Suite à la Première guerre mondiale, la sortie de l’étalon-or fut accompagnée d’un effacement substantiel et définitif des dettes de nombre de nations qui purent ainsi «reflater» leur économie. L’économiste Carmen Reinhart estime que la répudiation des dettes des économies occidentales de l’époque atteignit une moyenne de 19% de leur PIB, dont 50% pour la France ! Après la Seconde guerre mondiale, les accords de Londres de 1953 oblitérèrent la totalité de l’endettement extérieur de l’Allemagne, qui bénéficia d’un véritable jubilé puisque la période allant de 1947 à 1953 vit l’effacement de ses dettes se montant à 280% de son P.I.B. Donc, pas de miracle économique allemand sans suppression de ces dettes ! Tout plaide, de nos jours, en faveur d’un nouveau jubilé – dont les contours sont bien-sûr à définir – car la somme de l’endettement universel fragilise considérablement toute velléité de reprise, et ce suite à la crise financière. La répudiation de certaines dettes ramènerait la confiance, redresserait la consommation, relancerait les économies et tirerait enfin l’Occident de sa crise qui semble permanente, comme sans fin.

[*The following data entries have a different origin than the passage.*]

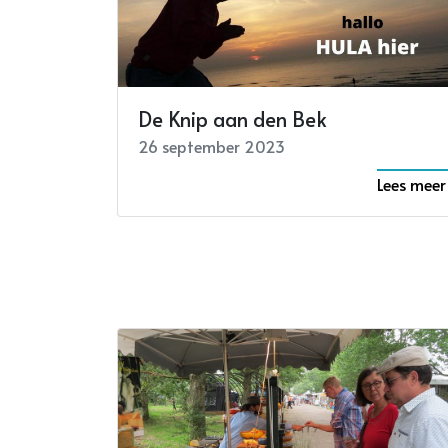
De Knip aan den Bek
26 september 2023
Lees meer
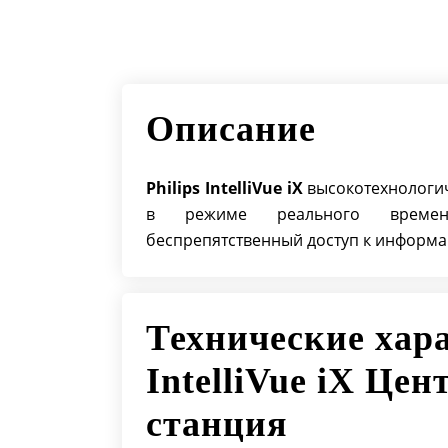
Описание
Philips IntelliVue iX
высокотехнологи
в режиме реального времен
беспрепятственный доступ к информа
Технические хара
IntelliVue iX Це
станция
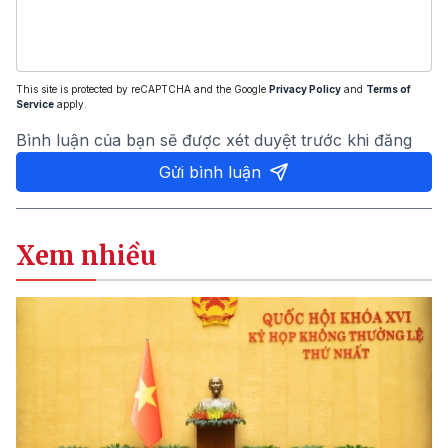
This site is protected by reCAPTCHA and the Google
Privacy Policy
and
Terms of
Service
apply.
Bình luận của bạn sẽ được xét duyệt trước khi đăng
Gửi bình luận
Xem nhiều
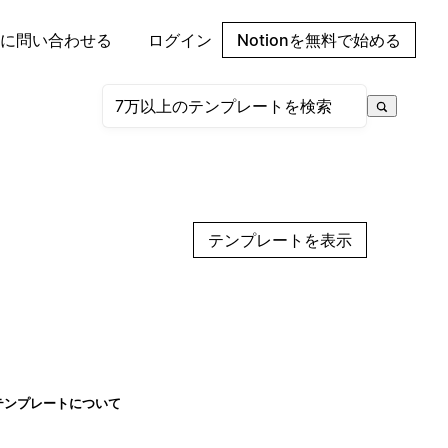
に問い合わせる
ログイン
Notionを無料で始める
テンプレートを表示
テンプレートについて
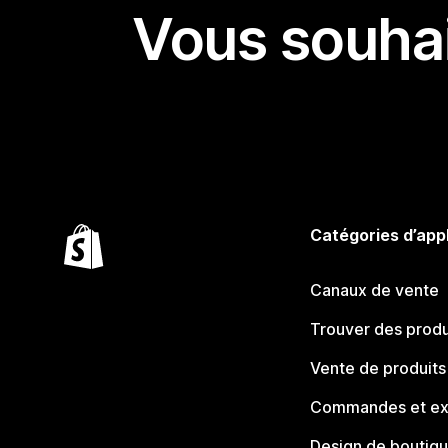
Vous souhai
Catégories d’app
Canaux de vente
Trouver des produ
Vente de produits
Commandes et ex
Design de boutiq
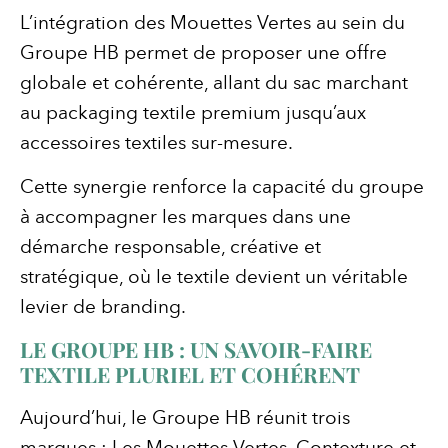
L’intégration des Mouettes Vertes au sein du
Groupe HB permet de proposer une offre
globale et cohérente, allant du sac marchant
au packaging textile premium jusqu’aux
accessoires textiles sur-mesure.
Cette synergie renforce la capacité du groupe
à accompagner les marques dans une
démarche responsable, créative et
stratégique, où le textile devient un véritable
levier de branding.
LE GROUPE HB : UN SAVOIR-FAIRE
TEXTILE PLURIEL ET COHÉRENT
Aujourd’hui, le Groupe HB réunit trois
marques : Les Mouettes Vertes, Contexture et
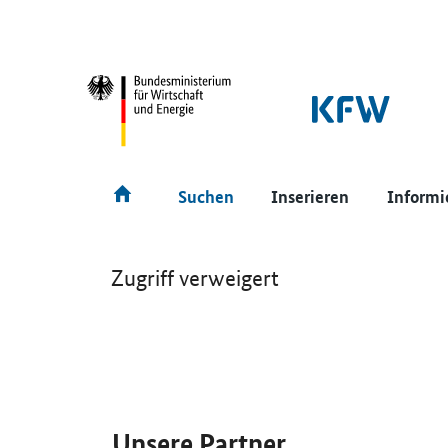
SrOnlyNavigation
Hauptmenü
Suchen
Inserieren
Informi
Zugriff verweigert
SrOnlyServicemenü
Unsere Partner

Jésus prit le parti de l’action au Temple. Fut-il crucifié – aussi – pour ses vues économiques, pour la menace qu’il faisait peser sur les créanciers ? Sur la croix, sa toute dernière parole fut «Tetelestai», autrement dit «tout est consommé». Etrangement, «tetelestai» était également le terme écrit par les créanciers sur les tablettes pour marquer le règlement de la dette. Tetelestai, dernier mot de Jésus, signifiait donc également «dette acquittée» – «Paid in Full» diraient les anglo-saxons…

Michel Santi est macroéconomiste, spécialiste des marchés financiers ainsi que de la géopolitique et de l’économie du Moyen-Orient et des Etats-Unis.